Professor Noel Fitzpatrick’s concerns for Peanut were threefold; primarily the ethics of putting Peanut through this procedure when he could potentially survive being bandaged as an indoor cat – the risks of the procedure needed to be balanced against his mental desire to be outdoors and his constant attempts to do so. Secondly questioning whether there was enough healthy bone and skin to implant the prosthetics and form a closed skin barrier. Finally, the potential that Peanut had no feeling or poor blood supply in the ends of his paws that may cause him further complications. Noel needed to tackle these three concerns before offering Denise any hope at all for Peanut.

Treatment

Noel examined Peanut with the help of neurologists Colin and Anna. Anna performed an electrodiagnostic examination, which measured the electric potential of muscles and nerves and found that there was some mild reduction in the speed of electrical transmission but that otherwise there was no evidence to support muscle or nerve cell death in the upper forelimb above where the paws were traumatised.
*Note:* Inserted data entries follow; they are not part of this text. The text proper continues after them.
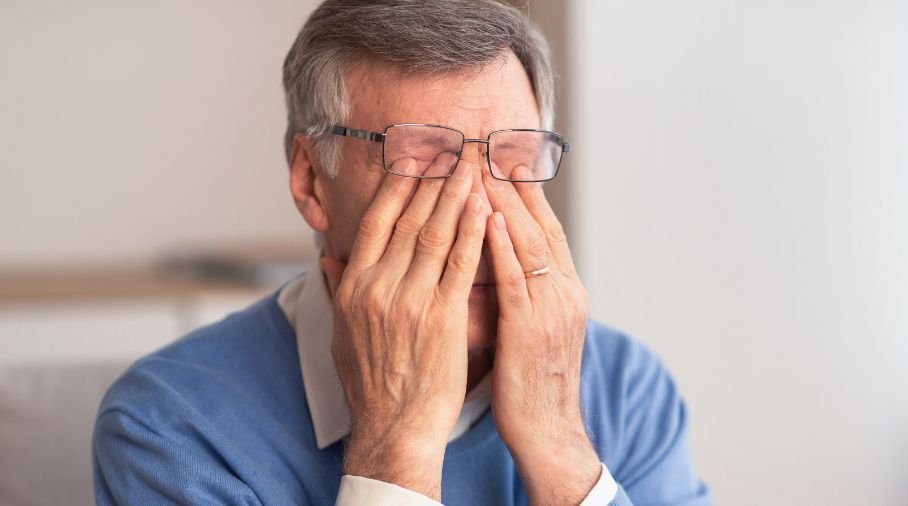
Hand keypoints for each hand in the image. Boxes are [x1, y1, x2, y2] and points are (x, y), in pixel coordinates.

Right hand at [320, 159, 487, 499]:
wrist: (394, 428)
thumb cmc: (371, 384)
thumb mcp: (340, 334)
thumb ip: (336, 290)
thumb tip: (328, 258)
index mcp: (353, 286)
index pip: (374, 221)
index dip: (395, 186)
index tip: (412, 157)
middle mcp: (378, 286)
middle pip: (407, 218)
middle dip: (431, 178)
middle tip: (450, 147)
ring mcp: (410, 300)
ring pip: (435, 234)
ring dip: (455, 195)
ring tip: (471, 166)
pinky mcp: (442, 317)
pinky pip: (460, 264)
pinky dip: (472, 232)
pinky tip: (483, 208)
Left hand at [483, 167, 600, 504]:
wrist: (548, 430)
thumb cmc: (532, 381)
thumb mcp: (536, 327)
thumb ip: (523, 290)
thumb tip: (501, 258)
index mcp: (566, 288)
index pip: (546, 226)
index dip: (526, 189)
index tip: (506, 154)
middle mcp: (564, 290)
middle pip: (539, 223)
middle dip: (514, 181)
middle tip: (490, 142)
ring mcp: (550, 307)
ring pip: (527, 241)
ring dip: (503, 199)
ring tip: (482, 163)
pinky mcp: (529, 327)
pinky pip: (514, 277)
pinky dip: (500, 243)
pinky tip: (484, 216)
Colin performed a full neurological examination on Peanut with Noel, and together they concluded that a double forelimb amputation prosthesis procedure would give Peanut the best chance of a happy and normal life, running around outdoors.

Noel and his team of engineers got to work to design the bespoke implants based on the CT scans of Peanut, so that they would fit him perfectly. Once the implants were designed, they were 3D printed and individually machined down for an exact fit and coated to encourage both bone and skin to grow onto the implants once positioned. Each implant comprised a double plate attachment to the radius and ulna, a peg into the radius, a special platform to stitch the tendons to, a special mesh to stitch the skin to and a spigot which stuck out and onto which new feet (exoprostheses) could be attached. The implants, which were invented by Noel and his team, are called PerFiTS devices (Percutaneous Fixation To the Skeleton).

Noel operated on Peanut and inserted both implants in the same surgery. Surgery involved cutting the radius and ulna bones of the forelimb to remove the carpus (wrist) and manus (paw). Various challenges were encountered especially on the limb with the least amount of muscle and tendon available to cover the implant. Peanut stayed in the hospital for close monitoring and care which included daily bandage changes.

Outcome

The team were very pleased by how quickly Peanut had taken to his implants as he swiftly stood up on them and roamed around in his recovery kennel. This is the first time in the world that this kind of limb amputation prosthesis has been applied to both front legs of a cat, echoing the previous work by the team several years ago on Oscar, the world’s first cat with amputation prostheses implants in both hind-limbs.

Following his intensive care, Peanut was allowed home with Denise to continue his recovery. Thankfully Peanut being a determined young cat grew stronger every day. The team are delighted with how this little cat has gone from strength the strength on his new feet. There is no stopping this cat living the life of any feline adventurer on his new and revolutionary bionic limbs.